***** SUPPLIED DATA *****

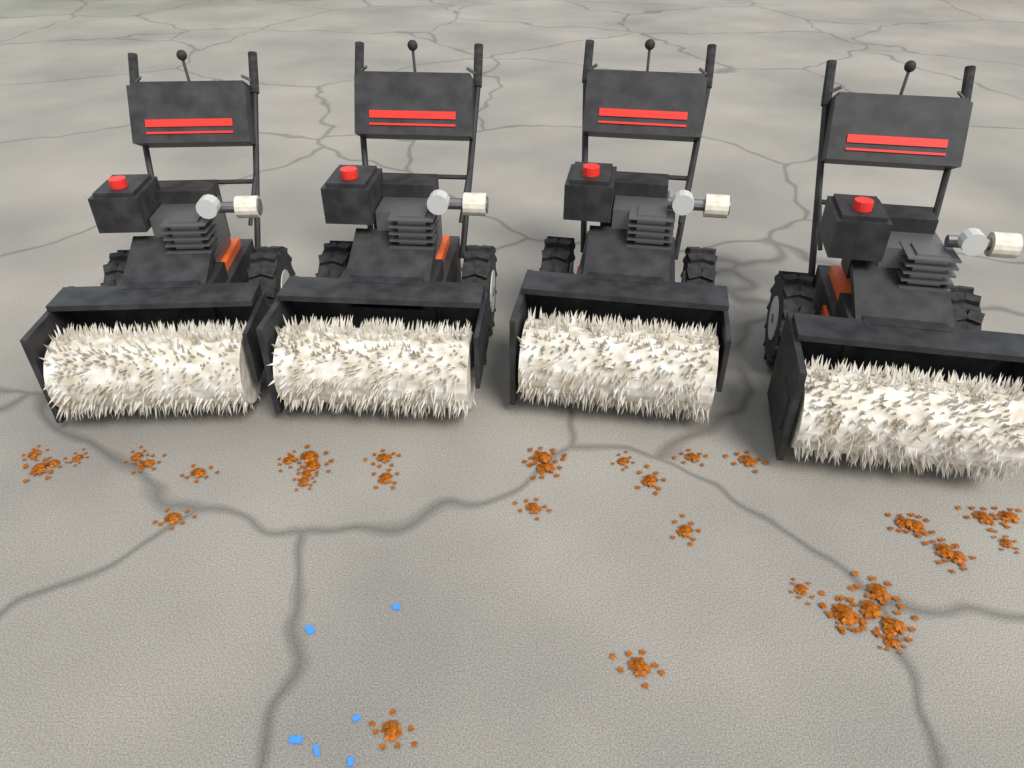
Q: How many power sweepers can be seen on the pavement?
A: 4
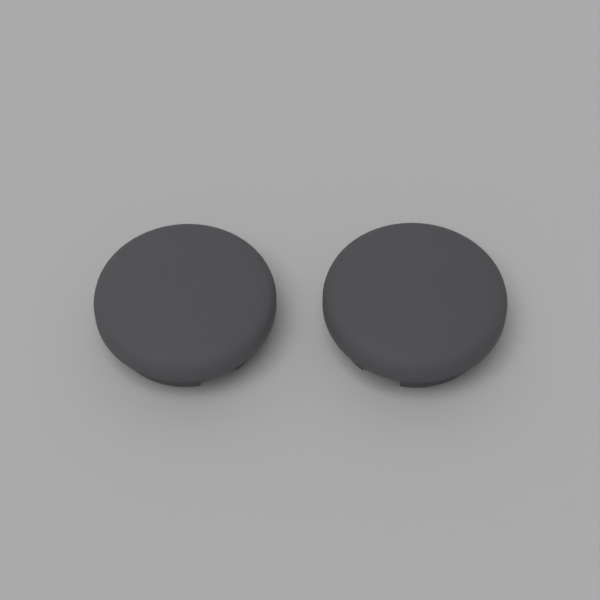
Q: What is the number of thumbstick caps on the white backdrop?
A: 2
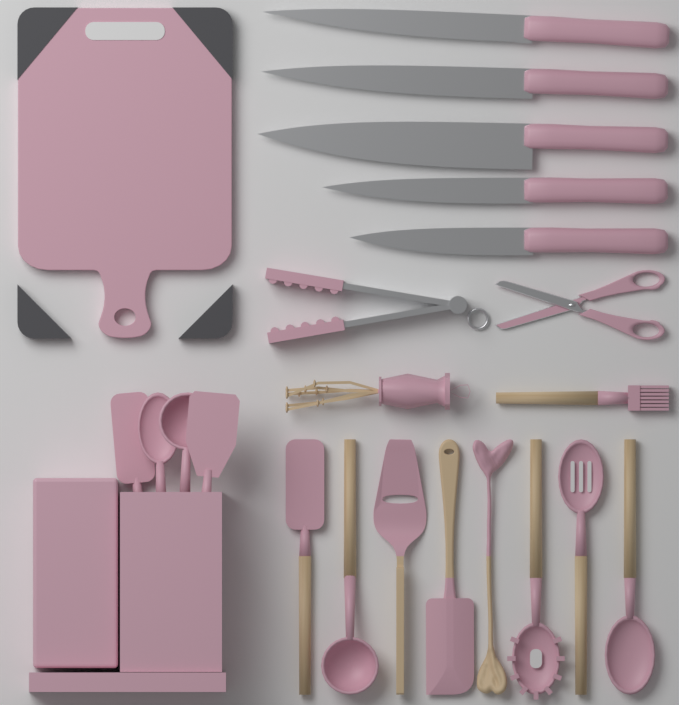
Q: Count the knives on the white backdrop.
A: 5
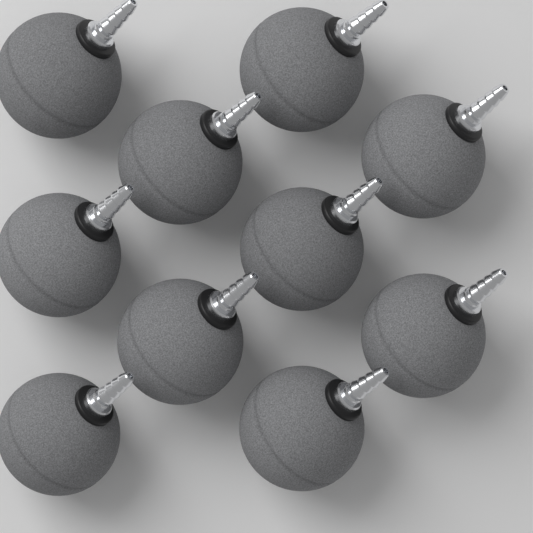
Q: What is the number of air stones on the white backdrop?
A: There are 10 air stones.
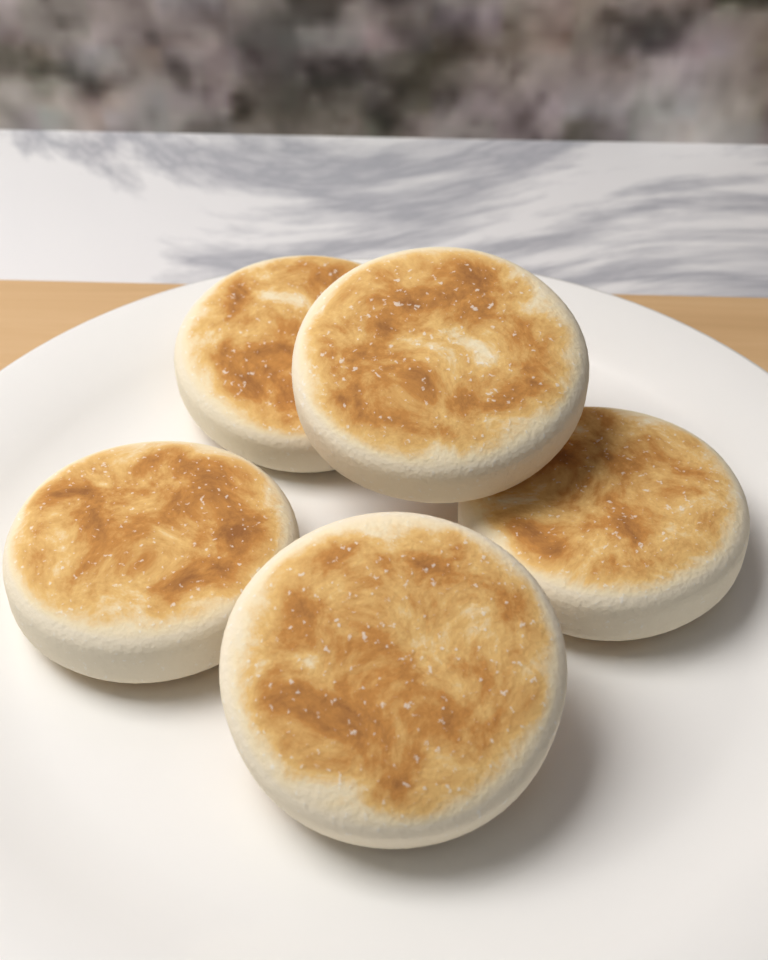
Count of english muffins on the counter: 5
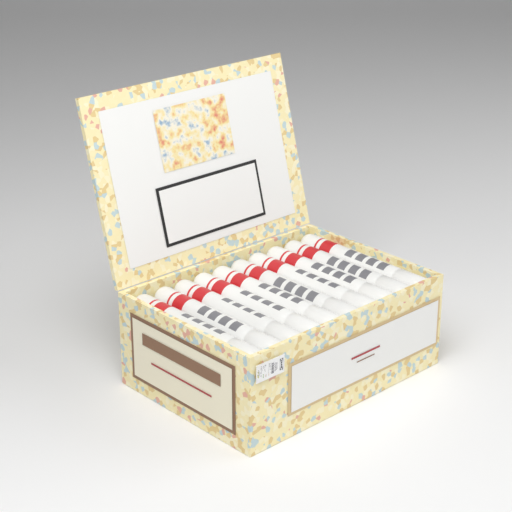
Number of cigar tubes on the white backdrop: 10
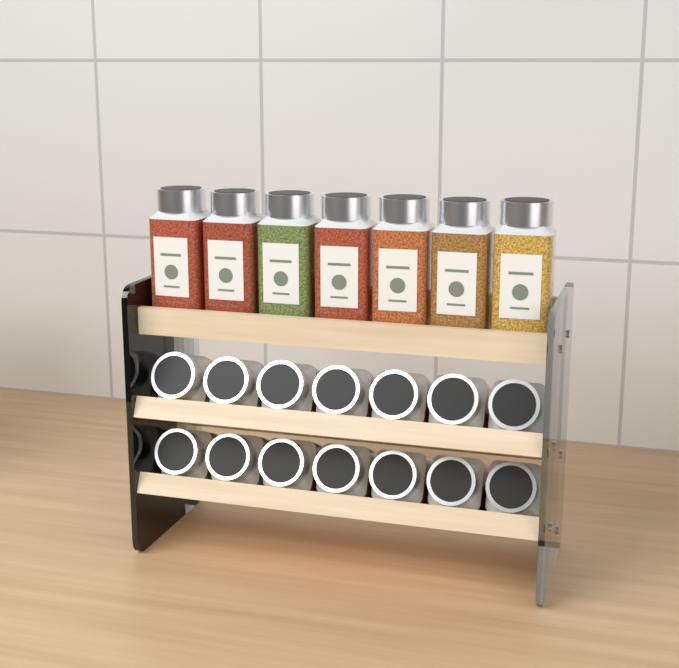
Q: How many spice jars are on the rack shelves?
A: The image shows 21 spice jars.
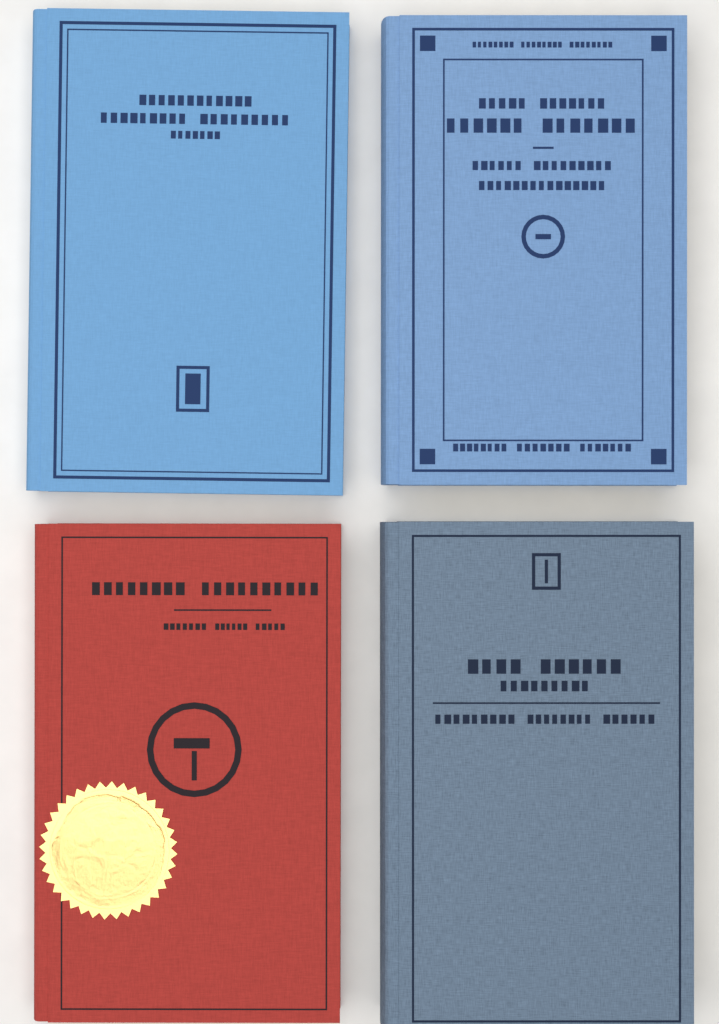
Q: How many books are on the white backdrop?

*****

→ **WORK INSTRUCTIONS**
Reproduce every one of the entries above word for word, leaving out the pictures.

→ **TASK SOLUTION**
Q: How many power sweepers can be seen on the pavement?
A: 4
Q: What is the number of thumbstick caps on the white backdrop?
A: 2
Q: Count the knives on the white backdrop.
A: 5
Q: What is the number of air stones on the white backdrop?
A: There are 10 air stones.
Count of english muffins on the counter: 5
Number of cigar tubes on the white backdrop: 10
Q: How many spice jars are on the rack shelves?
A: The image shows 21 spice jars.
Q: How many books are on the white backdrop?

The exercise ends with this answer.